**TASK OBJECTIVE:** Only the last stretch of the records is wanted: restate word for word the line with "Раздельное питание" and every line after it.

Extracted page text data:
******

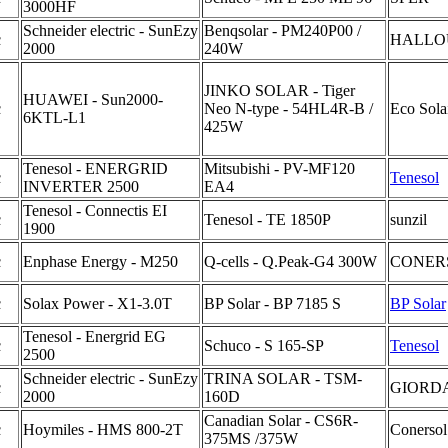
3000HF
Schneider electric - SunEzy
Benqsolar - PM240P00 /
c
HALLO
2000
240W
JINKO SOLAR - Tiger
HUAWEI - Sun2000-
c
Neo N-type - 54HL4R-B /
Eco Sola
6KTL-L1
425W
Tenesol - ENERGRID
Mitsubishi - PV-MF120
c
Tenesol
INVERTER 2500
EA4
Tenesol - Connectis EI
c
Tenesol - TE 1850P
sunzil
1900
c
Enphase Energy - M250
Q-cells - Q.Peak-G4 300W
CONER
c
Solax Power - X1-3.0T
BP Solar - BP 7185 S
BP Solar
Tenesol - Energrid EG
c
Schuco - S 165-SP
Tenesol
2500
Schneider electric - SunEzy
TRINA SOLAR - TSM-
c
GIORD
2000
160D
Canadian Solar - CS6R-
c
Hoymiles - HMS 800-2T
Conersol
375MS /375W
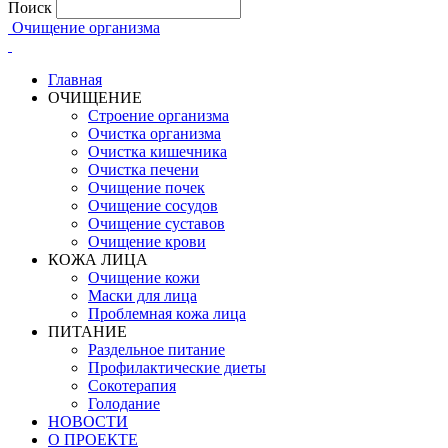
Поиск
Очищение организма
Главная
ОЧИЩЕНИЕ
Строение организма
Очистка организма
Очистка кишечника
Очистка печени
Очищение почек
Очищение сосудов
Очищение суставов
Очищение крови
КОЖА ЛИЦА
Очищение кожи
Маски для лица
Проблемная кожа лица
ПИТАНИЕ
Раздельное питание
Профилактические диеты
Сокотерапия
Голодание
НОВОСТИ
О ПРОЕКТЕ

******

**TASK RESPONSE:**
Раздельное питание
Профилактические диеты
Сокотерапия
Голодание
НОВОСТИ
О ПРОЕКТЕ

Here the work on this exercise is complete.